= Astri Rynning =

Norwegian judge and politician

Astri Sverdrup Rynning (born 19 May 1915 in Sandefjord, died 17 November 2006) was a Norwegian judge and politician representing the Conservative Party. She served as a Member of Parliament 1965–1969; originally elected as a deputy member, she became an MP when Kåre Willoch was appointed to Cabinet. She was a member of the Standing Committee on Justice during her term.

Rynning obtained the cand.jur. in 1940 and worked as an assistant advocate and assistant judge.
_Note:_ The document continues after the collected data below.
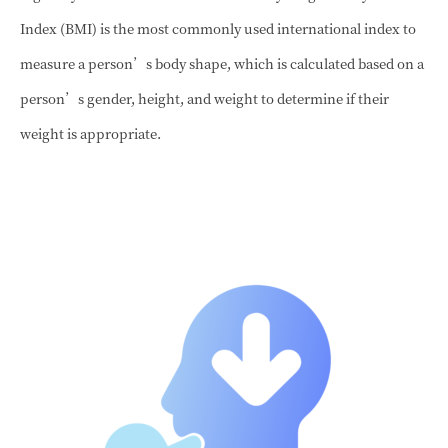
Index (BMI) is the most commonly used international index to
measure a person’s body shape, which is calculated based on a
person’s gender, height, and weight to determine if their
weight is appropriate.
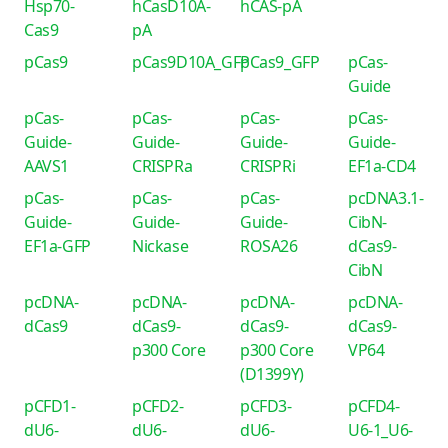
Hsp70-
hCasD10A-
hCAS-pA
Cas9
pA
pCas9
pCas9D10A_GFP
pCas9_GFP
pCas-
Guide
pCas-
pCas-
pCas-
pCas-
Guide-
Guide-
Guide-
Guide-
AAVS1
CRISPRa
CRISPRi
EF1a-CD4
pCas-
pCas-
pCas-
pcDNA3.1-
Guide-
Guide-
Guide-
CibN-
EF1a-GFP
Nickase
ROSA26
dCas9-
CibN
pcDNA-
pcDNA-
pcDNA-
pcDNA-
dCas9
dCas9-
dCas9-
dCas9-
p300 Core
p300 Core
VP64
(D1399Y)
pCFD1-
pCFD2-
pCFD3-
pCFD4-
dU6-
dU6-
dU6-
U6-1_U6-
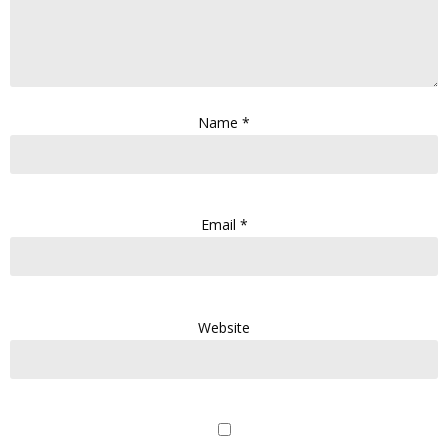
Name
*
Email
*
Website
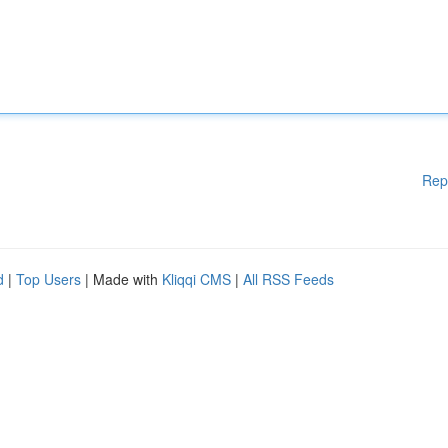
Rep
d
|
Top Users
| Made with
Kliqqi CMS
|
All RSS Feeds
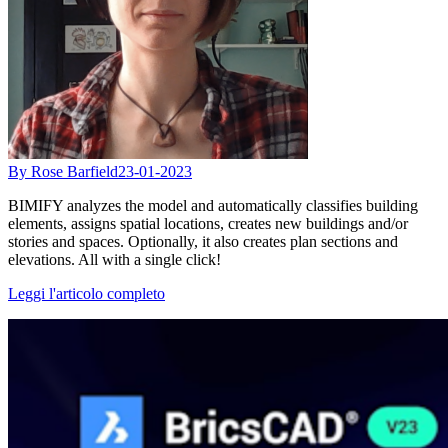
By Rose Barfield
23-01-2023
BIMIFY analyzes the model and automatically classifies building
elements, assigns spatial locations, creates new buildings and/or
stories and spaces. Optionally, it also creates plan sections and
elevations. All with a single click!
Leggi l'articolo completo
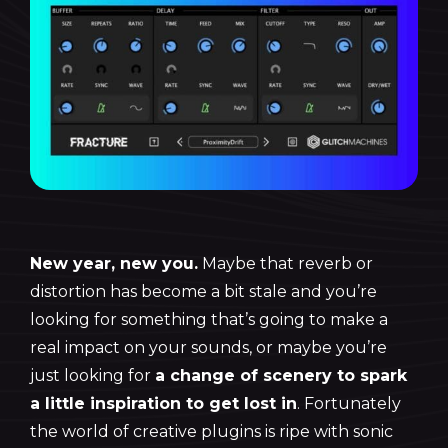
New year, new you.
Maybe that reverb or
distortion has become a bit stale and you’re
looking for something that’s going to make a
real impact on your sounds, or maybe you’re
just looking for
a change of scenery to spark
a little inspiration to get lost in
. Fortunately
the world of creative plugins is ripe with sonic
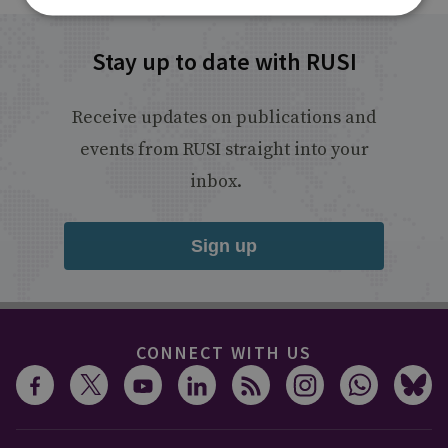
Stay up to date with RUSI
Receive updates on publications and
events from RUSI straight into your
inbox.
Sign up
CONNECT WITH US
In 1945, she was employed at the Ministry of Justice, where she became Principal in 1956. She was appointed judge at Oslo District Court in 1963, and judge at Eidsivating Court of Appeal in 1969. She was appointed to the higher office of Lawspeaker in 1978 and Principal Lawspeaker in 1980. She retired from the bench in 1985, but occasionally served as a judge until she reached the age of 75 years.

She presided over the 1974 trial of the Israeli agents who were convicted of the Lillehammer murder. In 1985, she presided over the trial of Arne Treholt, who was convicted of spying for the Soviet Union and sentenced to 20 years in prison.

She was chairman of the Norwegian National Women's Council 1959–1968, Chairman of the Norwegian Women's Voluntary Defence Association and the Norwegian Female Lawyers' Association 1952–1956, and Chairman of the Norvegian Association of Judges 1978–1985.

Both her father and her grandfather represented the Conservative Party in the Parliament of Norway.